Start of Provided passage

In 2016, Kurtz made his racing debut in the Pirelli World Challenge, driving an Aston Martin Vantage GT4 for TRG-AMR. He remained in the series for the following two years, winning the GTS Am class in 2017 at the wheel of a McLaren 570S GT4. In 2019, the championship was renamed the GT World Challenge America, which Kurtz contested with pro driver Colin Braun in the GT3 category. The duo finished fifth in the Pro-Am standings. The duo reunited in 2020, when Kurtz made eight podiums, including his first overall win in GT3 machinery at Virginia International Raceway and another victory, to finish as the runner-up of Pro-Am.

In 2021, Kurtz again raced in the GTWC America series but also in prototype cars, competing in a Ligier JS P320 in the IMSA SportsCar Championship's LMP3 category. In that series, he competed solely in the endurance events, winning at Sebring and scoring a class podium at Watkins Glen. Three missed weekends in the former series dropped Kurtz and Braun to sixth in the drivers' standings, with two class wins.

In 2022, Kurtz remained in both championships, scoring two podiums in IMSA, including third place in class at the 24 Hours of Daytona. In GTWC America, he won ten of 16 races, earning the title in the SRO3 class.

End of Provided passage
Start of Material provided

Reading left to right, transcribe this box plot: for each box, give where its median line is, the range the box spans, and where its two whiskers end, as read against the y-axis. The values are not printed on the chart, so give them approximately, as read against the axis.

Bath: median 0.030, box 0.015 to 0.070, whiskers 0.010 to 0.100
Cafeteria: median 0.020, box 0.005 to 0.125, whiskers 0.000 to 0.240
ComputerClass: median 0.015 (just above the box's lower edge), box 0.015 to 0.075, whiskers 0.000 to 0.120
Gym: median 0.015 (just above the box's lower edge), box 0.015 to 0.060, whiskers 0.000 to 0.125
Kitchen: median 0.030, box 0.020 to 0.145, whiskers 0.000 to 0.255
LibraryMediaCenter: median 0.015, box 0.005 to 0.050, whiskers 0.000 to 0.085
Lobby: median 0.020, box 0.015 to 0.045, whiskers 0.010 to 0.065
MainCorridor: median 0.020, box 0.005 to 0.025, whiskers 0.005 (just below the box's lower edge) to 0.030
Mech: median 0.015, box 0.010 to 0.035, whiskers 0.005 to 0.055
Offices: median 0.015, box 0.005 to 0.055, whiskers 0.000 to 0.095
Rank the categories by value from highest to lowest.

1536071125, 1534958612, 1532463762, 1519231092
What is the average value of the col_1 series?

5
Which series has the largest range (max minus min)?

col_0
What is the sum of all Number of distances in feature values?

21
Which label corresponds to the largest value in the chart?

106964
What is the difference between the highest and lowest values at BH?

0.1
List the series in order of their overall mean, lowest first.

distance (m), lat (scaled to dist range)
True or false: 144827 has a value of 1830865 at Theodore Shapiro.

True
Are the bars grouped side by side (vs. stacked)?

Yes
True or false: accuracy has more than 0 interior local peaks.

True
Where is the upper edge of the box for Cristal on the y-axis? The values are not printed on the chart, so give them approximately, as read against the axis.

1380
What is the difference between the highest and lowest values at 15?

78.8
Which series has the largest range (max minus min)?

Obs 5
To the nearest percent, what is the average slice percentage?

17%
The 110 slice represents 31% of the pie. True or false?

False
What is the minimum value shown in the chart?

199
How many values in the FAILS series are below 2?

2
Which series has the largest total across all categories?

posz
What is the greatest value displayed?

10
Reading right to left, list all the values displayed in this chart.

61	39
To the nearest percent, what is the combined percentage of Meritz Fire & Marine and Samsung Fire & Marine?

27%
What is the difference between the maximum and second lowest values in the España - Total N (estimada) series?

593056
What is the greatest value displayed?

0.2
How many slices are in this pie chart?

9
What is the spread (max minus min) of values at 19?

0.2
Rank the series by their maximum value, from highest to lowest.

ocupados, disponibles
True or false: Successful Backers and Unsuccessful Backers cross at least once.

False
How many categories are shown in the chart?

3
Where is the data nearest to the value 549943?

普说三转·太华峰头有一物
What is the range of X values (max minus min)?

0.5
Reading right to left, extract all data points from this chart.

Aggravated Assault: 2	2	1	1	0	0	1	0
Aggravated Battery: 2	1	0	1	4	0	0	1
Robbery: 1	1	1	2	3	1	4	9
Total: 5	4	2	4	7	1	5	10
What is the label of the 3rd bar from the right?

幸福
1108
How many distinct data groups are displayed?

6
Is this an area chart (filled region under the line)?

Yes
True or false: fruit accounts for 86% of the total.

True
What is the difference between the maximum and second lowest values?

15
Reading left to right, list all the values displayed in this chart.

End of Material provided

## What is expected
Could you write the next part of the passage on Kurtz's racing career, starting after its final sentence?

## Answer for this exercise
In 2023, Kurtz stepped up to the LMP2 category to compete full-time in the IMSA SCC, driving for his own Crowdstrike team supported by Algarve Pro Racing alongside Ben Hanley, with silver-ranked Nolan Siegel supporting the pair at the endurance rounds. Kurtz and Hanley won at the season-ending Petit Le Mans and another race, but finished second in the standings, edged out by Paul-Loup Chatin and Ben Keating. In the Michelin Endurance Trophy, which took into account placings solely within the four endurance races, the Kurtz-Hanley combo came out on top. Kurtz also made his debut at the 24 Hours of Le Mans, where he, Colin Braun, and James Allen won in the LMP2 Pro-Am subclass. Finally, he returned to the GTWC America to defend his title, and although Kurtz only finished third in the SRO3 category he claimed Pro-Am honours, having partnered with Braun throughout the year. During the 2023–24 winter, Kurtz and Braun raced in the Asian Le Mans Series, where they and young pro Malthe Jakobsen won two races on their way to the championship.

Following the 2024 CrowdStrike incident, Kurtz withdrew from racing for the season; he returned to motorsport for the 2025 24 Hours of Daytona.

=== Mercedes-AMG Petronas Formula One Team ===
In 2025, Kurtz became a co-owner of the Mercedes-AMG Petronas Formula One Team through a minority investment in an ownership entity controlled by team principal Toto Wolff. As part of the arrangement, he joined the team's strategic steering committee and serves as a technology adviser, contributing expertise in data security, systems resilience, and large-scale digital infrastructure.

=== Record ===

==== Complete WeatherTech SportsCar Championship results ====
(key) (Races in bold indicate pole position; results in italics indicate fastest lap)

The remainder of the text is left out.